■ EXCERPTED PASSAGE:
· · · ·

Suppose the current lucky number is 44, and the previous lucky number was 7. Then every number from 8 through 44 contributes 44.

That means we only need to:

  1. Generate all lucky numbers.
  2. Sort them.
  3. Walk through the lucky numbers and compute how much of [l, r] falls into each segment.

Since there are only about two thousand lucky numbers, this solution is extremely fast.

Approach Time Complexity Space Complexity Verdict
Brute Force O(r - l + 1) O(1) Too slow
Optimal O(2^10) O(2^10) Accepted

Algorithm Walkthrough

  1. Generate every lucky number with up to 10 digits using recursion.

At each step, append either 4 or 7 to the current number. This explores the full binary tree of lucky-number constructions. 2. Store all generated lucky numbers in a list.

We include values larger than 10^9 because next(x) for numbers near the upper limit may exceed 10^9. 3. Sort the lucky numbers.

Recursive generation does not naturally guarantee sorted order. 4. Initialize:

  • ans = 0
  • cur = l

The variable cur tracks the first value in the interval that has not yet been processed. 5. Iterate through the lucky numbers in increasing order.

For each lucky number v:

  • If v < cur, skip it because its segment is already behind us.
  • Otherwise, the interval from cur up to min(r, v) all has next(x) = v.
  1. Compute how many numbers belong to this segment.

· · · ·

■ WRITTEN TASK 1:
Answer these questions about the lucky-number passage, one per line:
(a) About how many lucky numbers are there in total?
(b) What verdict does the brute-force approach receive?
(c) What value is cur set to at initialization?
■ WRITTEN TASK 2: Please output the lucky-number passage word for word, starting at "We include values" and ending at "already behind us.".
None of the source data is needed here.

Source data
· · · ·

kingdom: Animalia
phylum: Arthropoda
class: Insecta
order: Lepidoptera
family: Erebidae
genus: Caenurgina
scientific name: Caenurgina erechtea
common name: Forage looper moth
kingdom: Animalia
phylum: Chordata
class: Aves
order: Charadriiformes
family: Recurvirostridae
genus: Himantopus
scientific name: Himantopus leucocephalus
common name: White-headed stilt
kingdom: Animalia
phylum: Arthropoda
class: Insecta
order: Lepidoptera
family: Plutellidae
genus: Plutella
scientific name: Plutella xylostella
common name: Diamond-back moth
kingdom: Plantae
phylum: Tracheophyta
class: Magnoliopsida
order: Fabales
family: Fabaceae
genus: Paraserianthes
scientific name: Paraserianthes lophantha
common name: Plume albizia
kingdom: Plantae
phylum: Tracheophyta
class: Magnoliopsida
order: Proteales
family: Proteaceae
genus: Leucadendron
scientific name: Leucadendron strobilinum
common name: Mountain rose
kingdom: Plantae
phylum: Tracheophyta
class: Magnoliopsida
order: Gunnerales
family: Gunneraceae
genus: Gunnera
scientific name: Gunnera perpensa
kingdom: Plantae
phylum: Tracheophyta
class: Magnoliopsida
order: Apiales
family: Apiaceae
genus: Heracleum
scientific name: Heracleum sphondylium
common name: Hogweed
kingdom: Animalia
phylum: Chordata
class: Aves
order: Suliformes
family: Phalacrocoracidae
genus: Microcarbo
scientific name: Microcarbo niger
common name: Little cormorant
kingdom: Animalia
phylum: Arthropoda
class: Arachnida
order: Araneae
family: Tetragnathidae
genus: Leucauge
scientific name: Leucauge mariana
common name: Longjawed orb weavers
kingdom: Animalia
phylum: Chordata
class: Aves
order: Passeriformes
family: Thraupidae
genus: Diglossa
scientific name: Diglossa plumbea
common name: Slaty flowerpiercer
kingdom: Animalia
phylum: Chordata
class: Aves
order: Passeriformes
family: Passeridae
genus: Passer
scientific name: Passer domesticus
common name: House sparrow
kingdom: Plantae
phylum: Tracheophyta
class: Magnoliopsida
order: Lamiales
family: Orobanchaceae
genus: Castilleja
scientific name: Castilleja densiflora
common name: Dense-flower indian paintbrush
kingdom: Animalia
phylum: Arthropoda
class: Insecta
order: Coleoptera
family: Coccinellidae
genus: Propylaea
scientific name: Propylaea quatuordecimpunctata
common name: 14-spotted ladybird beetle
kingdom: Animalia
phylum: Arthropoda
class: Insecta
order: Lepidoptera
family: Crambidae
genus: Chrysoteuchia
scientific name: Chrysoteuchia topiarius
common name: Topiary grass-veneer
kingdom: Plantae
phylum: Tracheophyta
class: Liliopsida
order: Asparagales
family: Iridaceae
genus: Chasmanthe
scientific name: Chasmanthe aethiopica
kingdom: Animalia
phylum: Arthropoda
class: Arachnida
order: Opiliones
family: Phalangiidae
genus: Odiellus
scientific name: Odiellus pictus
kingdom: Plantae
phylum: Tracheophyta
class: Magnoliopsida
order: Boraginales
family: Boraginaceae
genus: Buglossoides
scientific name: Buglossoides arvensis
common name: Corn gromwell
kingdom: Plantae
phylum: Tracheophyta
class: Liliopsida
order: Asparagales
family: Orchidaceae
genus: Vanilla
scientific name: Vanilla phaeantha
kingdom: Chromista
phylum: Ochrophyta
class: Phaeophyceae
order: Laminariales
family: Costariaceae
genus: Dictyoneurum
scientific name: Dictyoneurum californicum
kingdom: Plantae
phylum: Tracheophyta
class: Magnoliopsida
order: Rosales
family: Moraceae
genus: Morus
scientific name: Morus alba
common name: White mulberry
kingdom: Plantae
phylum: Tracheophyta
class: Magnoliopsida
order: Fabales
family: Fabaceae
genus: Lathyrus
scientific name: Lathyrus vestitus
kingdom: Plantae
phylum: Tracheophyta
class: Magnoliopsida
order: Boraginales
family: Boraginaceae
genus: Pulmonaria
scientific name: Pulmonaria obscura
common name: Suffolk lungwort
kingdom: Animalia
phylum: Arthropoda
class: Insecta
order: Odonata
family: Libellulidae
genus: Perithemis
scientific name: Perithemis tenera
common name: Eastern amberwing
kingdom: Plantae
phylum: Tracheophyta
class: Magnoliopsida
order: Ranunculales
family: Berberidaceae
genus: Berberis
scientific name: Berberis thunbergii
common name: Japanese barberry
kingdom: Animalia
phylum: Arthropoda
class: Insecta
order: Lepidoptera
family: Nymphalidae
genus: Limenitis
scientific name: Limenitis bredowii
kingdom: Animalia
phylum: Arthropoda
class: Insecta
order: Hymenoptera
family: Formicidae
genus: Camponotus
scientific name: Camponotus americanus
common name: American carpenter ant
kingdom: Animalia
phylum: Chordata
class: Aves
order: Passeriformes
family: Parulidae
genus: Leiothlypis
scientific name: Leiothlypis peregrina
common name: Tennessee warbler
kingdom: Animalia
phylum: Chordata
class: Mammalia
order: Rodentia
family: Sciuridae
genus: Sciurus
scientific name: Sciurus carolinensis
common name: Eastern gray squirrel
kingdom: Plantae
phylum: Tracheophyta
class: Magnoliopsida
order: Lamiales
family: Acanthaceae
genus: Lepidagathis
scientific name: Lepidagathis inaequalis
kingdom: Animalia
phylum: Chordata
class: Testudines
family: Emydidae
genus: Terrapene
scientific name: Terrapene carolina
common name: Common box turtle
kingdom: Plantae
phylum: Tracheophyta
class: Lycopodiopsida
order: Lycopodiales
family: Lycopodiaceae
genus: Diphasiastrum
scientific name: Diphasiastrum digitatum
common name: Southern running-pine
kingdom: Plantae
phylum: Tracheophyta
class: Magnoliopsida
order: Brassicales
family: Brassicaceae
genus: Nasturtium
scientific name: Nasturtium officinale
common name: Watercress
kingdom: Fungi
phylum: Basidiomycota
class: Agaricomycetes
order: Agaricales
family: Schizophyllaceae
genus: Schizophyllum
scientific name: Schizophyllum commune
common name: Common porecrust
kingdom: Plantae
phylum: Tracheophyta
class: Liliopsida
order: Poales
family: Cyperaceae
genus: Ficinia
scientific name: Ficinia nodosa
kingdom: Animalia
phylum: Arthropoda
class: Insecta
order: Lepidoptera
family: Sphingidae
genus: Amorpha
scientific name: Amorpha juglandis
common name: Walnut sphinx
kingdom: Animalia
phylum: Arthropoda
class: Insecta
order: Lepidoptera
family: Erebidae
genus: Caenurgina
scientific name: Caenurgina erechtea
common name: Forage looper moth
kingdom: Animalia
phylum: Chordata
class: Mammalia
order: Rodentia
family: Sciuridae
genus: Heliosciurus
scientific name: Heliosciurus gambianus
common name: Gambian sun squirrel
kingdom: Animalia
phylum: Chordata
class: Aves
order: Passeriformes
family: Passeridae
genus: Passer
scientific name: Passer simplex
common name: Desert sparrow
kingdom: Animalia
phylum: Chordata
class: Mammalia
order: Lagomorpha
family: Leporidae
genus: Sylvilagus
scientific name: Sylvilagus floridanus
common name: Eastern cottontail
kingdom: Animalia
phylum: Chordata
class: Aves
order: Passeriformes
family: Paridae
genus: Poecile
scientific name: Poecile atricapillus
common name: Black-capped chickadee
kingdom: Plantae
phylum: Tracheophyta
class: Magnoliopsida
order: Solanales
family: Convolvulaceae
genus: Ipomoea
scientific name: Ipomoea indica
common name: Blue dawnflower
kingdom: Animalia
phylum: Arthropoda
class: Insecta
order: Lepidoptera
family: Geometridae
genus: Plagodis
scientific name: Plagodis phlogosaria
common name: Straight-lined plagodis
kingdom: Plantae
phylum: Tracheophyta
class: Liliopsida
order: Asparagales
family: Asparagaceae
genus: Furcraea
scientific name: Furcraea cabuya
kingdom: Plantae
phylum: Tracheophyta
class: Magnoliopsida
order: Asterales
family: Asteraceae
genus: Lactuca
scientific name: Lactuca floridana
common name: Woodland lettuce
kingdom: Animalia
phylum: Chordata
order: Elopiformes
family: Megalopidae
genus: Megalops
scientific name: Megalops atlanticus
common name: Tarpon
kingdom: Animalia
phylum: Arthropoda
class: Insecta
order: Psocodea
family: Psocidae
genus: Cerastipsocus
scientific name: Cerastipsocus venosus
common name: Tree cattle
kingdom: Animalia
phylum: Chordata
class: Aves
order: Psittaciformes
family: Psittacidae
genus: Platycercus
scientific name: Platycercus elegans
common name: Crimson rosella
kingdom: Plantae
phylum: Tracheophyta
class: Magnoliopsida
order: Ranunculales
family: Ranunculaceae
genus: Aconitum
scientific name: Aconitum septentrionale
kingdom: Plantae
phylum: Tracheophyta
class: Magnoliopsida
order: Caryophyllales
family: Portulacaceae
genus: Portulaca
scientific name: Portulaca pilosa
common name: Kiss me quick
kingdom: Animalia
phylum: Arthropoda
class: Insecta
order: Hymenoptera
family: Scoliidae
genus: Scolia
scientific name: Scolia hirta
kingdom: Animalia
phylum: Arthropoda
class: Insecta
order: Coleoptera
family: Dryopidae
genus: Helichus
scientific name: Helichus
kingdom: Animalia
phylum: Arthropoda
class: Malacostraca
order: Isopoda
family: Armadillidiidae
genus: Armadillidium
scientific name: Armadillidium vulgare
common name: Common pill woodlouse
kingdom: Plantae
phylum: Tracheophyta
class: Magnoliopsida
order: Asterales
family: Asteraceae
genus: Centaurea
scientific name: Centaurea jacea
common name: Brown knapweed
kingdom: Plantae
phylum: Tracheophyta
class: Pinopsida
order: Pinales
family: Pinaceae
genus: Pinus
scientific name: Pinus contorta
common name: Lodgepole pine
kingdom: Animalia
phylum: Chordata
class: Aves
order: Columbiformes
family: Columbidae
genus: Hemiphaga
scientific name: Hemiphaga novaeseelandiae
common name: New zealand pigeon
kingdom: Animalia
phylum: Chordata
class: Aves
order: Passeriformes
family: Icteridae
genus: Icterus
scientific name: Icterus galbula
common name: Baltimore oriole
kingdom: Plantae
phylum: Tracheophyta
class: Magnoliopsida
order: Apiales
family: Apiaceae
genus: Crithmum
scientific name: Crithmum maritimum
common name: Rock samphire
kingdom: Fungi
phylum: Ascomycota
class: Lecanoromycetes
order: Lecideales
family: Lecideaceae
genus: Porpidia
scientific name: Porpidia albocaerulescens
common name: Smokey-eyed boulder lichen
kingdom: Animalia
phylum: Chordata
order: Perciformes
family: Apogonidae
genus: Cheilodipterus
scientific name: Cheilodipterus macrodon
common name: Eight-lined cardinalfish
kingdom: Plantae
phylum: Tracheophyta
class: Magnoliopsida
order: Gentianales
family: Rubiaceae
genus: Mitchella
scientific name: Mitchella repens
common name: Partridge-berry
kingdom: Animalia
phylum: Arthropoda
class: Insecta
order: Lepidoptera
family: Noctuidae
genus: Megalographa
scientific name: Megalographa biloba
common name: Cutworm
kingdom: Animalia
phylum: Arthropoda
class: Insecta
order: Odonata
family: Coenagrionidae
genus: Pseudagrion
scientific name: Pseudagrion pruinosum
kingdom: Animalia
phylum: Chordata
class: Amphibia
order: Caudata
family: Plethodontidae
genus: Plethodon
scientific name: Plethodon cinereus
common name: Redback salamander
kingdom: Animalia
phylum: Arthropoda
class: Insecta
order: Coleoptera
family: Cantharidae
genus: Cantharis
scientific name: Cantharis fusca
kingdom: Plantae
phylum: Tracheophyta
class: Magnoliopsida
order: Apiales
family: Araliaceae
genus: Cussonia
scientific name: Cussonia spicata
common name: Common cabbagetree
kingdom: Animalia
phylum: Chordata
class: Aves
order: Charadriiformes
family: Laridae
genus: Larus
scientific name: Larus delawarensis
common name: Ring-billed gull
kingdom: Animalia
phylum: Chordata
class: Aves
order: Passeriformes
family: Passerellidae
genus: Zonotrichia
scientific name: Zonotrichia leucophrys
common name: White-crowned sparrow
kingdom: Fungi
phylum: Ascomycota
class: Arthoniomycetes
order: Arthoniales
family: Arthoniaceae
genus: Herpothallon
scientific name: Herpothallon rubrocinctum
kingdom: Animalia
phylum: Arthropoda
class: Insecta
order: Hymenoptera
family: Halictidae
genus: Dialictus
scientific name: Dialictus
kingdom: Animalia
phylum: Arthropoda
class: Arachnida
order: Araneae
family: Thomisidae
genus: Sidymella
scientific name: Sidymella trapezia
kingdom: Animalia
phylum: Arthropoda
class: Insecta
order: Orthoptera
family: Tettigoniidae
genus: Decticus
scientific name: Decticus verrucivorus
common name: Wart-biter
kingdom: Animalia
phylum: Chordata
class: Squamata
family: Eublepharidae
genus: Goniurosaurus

· · · ·

■ WRITTEN REPLY 1:
(a) About two thousand
(b) Too slow
(c) l

■ WRITTEN REPLY 2:
We include values larger than 10^9 because next(x) for numbers near the upper limit may exceed 10^9. 3. Sort the lucky numbers.

Recursive generation does not naturally guarantee sorted order. 4. Initialize:

  • ans = 0
  • cur = l

The variable cur tracks the first value in the interval that has not yet been processed. 5. Iterate through the lucky numbers in increasing order.

For each lucky number v:

  • If v < cur, skip it because its segment is already behind us.